Hithmîr asintió con la cabeza, dando a
entender que realmente sabía de lo que Legolas estaba hablando. Él nunca había
salido al exterior “de caza”, sólo de paseo y cuando el Bosque era seguro. Y
eso no ocurría con frecuencia. Tomó un poco de su bebida y nuevamente se sentó
en su butaca.
—Estoy
seguro de que podrás con ellos, hermano. —sonrió.
—Eso
espero. —corroboró Legolas. —No me
gustaría ver nuestro reino sumido en la oscuridad más de lo que ya lo está.
De nuevo, el silencio incómodo. Una
conversación insustancial con el único propósito de apaciguar las disputas
entre ambos hermanos. Legolas deseaba marcharse de allí y dejar a Hithmîr con
sus números e indescifrables libros de cuentas. La única razón por la que había
decidido ver a su hermano era para tranquilizarlo. Bien era sabido que el ahora
Príncipe Heredero no era una persona que hablase más de lo necesario. Así pues,
depositó la copa sobre el escritorio de caoba para seguidamente levantarse y
dirigirse hacia la puerta.
—Me
alegro de haber solucionado nuestro conflicto, Hithmîr. —Comentó sosegado.
—Con tu permiso, me retiro. Que se te den
bien esos números.
—Que pelees bien, Legolas. —Hithmîr
correspondió a la despedida de su hermano sin mirarle.
Legolas cerró el pesado portón tras de
sí. Llevándose una mano al pecho, exhaló un nuevo suspiro de alivio; el peso
que se había quitado de los hombros no era pequeño. Apreciaba a su hermano, lo
protegía, y aunque hubiera alguna que otra rivalidad, no le deseaba ningún mal.
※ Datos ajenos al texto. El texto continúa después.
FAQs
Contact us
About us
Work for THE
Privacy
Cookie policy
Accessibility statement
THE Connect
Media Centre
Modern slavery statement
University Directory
Con estos pensamientos, el príncipe
mayor se dirigió al campo de entrenamiento exterior, acaso deteniéndose en el
balcón designado a los arqueros. Apoyó los brazos sobre la baranda y contempló
el horizonte, observando a los soldados que se amontonaban en el piso inferior,
adiestrándose para el combate. Durante unos instantes, se permitió el lujo de
reflexionar y distraerse; su Dana Nosteg se celebraría en apenas
unos meses, con la llegada de la primera luna del verano. Y por una parte, la
emoción latía por sus venas como una manada de corceles a pleno galope; por
otro, el recelo de ser el centro de todas las miradas, pues Legolas gustaba de
pasar desapercibido entre la gente, como si fuera uno más de los soldados, nada
más lejos de la realidad.
Finalmente sacudió la cabeza con una
gran sonrisa dibujada en el rostro. La voz de varios compañeros invitándolo a
entrenar con ellos extrajo al príncipe del limbo en que sin pretenderlo se
había enfrascado. Tras un amistoso saludo, los siguió hasta el campo exterior,
donde las jornadas se enlazaban una con otra, haciendo pasar el tiempo rápida e
inexorablemente, como arena deslizándose entre los dedos.
Y así se acercaba la fecha de su Dana Nosteg. Aunque el príncipe no podía imaginar lo que tal celebración traería consigo.